■ TO-DO ITEM ■
Each line containing the word "Clara" must be copied from the material below.

■ INFORMATION ■

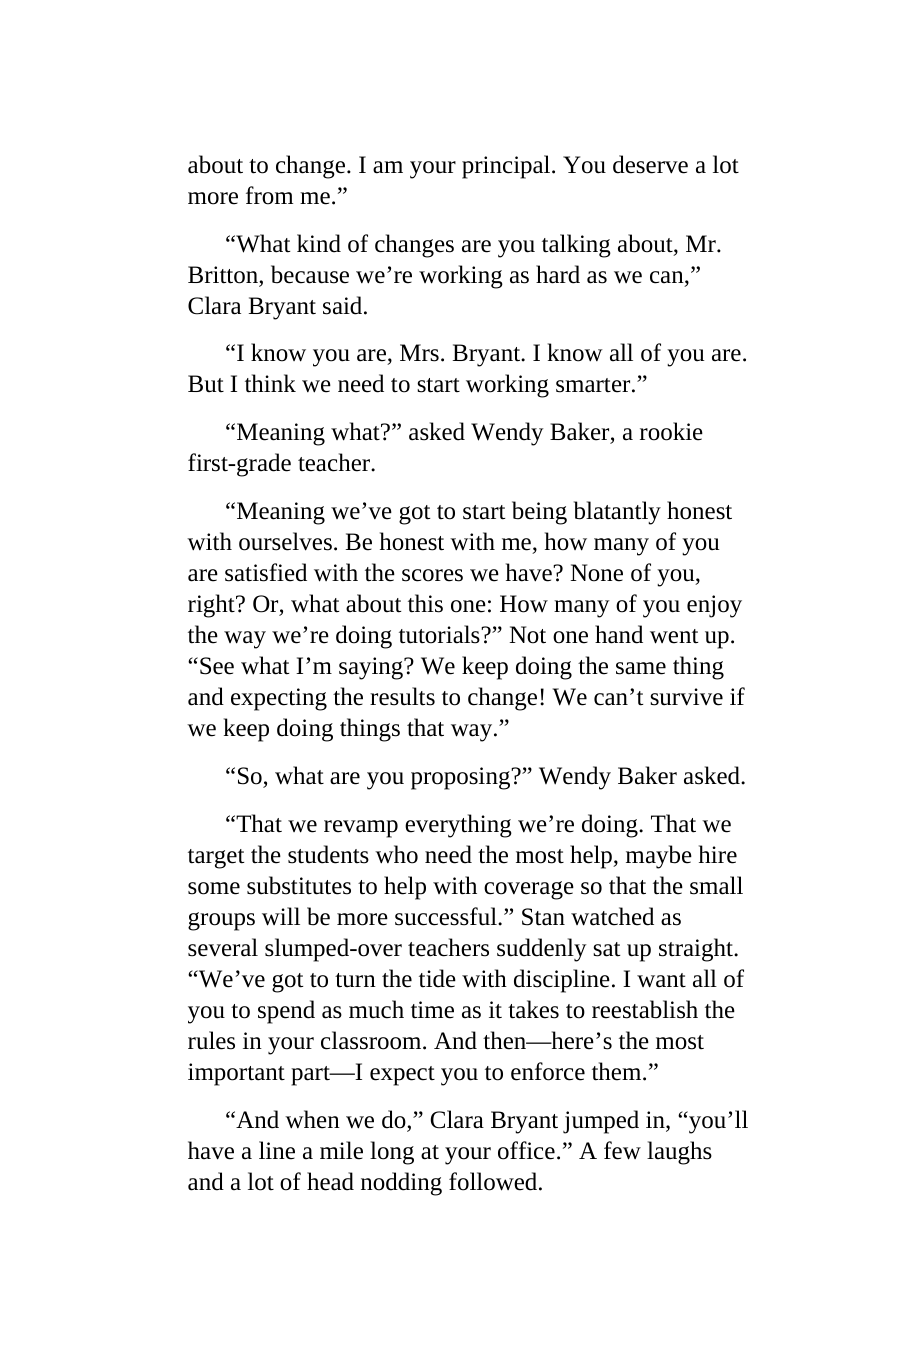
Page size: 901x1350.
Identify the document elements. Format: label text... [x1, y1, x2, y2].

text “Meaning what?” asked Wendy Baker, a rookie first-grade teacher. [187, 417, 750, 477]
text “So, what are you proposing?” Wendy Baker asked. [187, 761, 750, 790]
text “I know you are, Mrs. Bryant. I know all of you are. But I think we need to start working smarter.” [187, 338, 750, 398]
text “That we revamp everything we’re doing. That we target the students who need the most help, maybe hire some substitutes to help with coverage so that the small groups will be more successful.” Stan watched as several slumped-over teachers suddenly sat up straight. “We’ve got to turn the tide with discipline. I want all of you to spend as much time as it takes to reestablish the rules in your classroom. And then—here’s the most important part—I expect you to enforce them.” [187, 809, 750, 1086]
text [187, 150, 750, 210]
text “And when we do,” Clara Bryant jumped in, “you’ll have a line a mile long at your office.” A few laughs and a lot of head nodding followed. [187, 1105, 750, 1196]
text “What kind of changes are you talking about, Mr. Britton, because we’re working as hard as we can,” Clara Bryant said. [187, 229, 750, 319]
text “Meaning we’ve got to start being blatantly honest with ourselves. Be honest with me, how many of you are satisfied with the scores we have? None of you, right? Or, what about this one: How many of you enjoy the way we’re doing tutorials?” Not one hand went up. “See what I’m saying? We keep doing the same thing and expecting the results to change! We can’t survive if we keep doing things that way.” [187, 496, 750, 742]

■ ANSWER TO THIS PROBLEM ■
text “And when we do,” Clara Bryant jumped in, “you’ll have a line a mile long at your office.” A few laughs and a lot of head nodding followed. [187, 1105, 750, 1196]
text “What kind of changes are you talking about, Mr. Britton, because we’re working as hard as we can,” Clara Bryant said. [187, 229, 750, 319]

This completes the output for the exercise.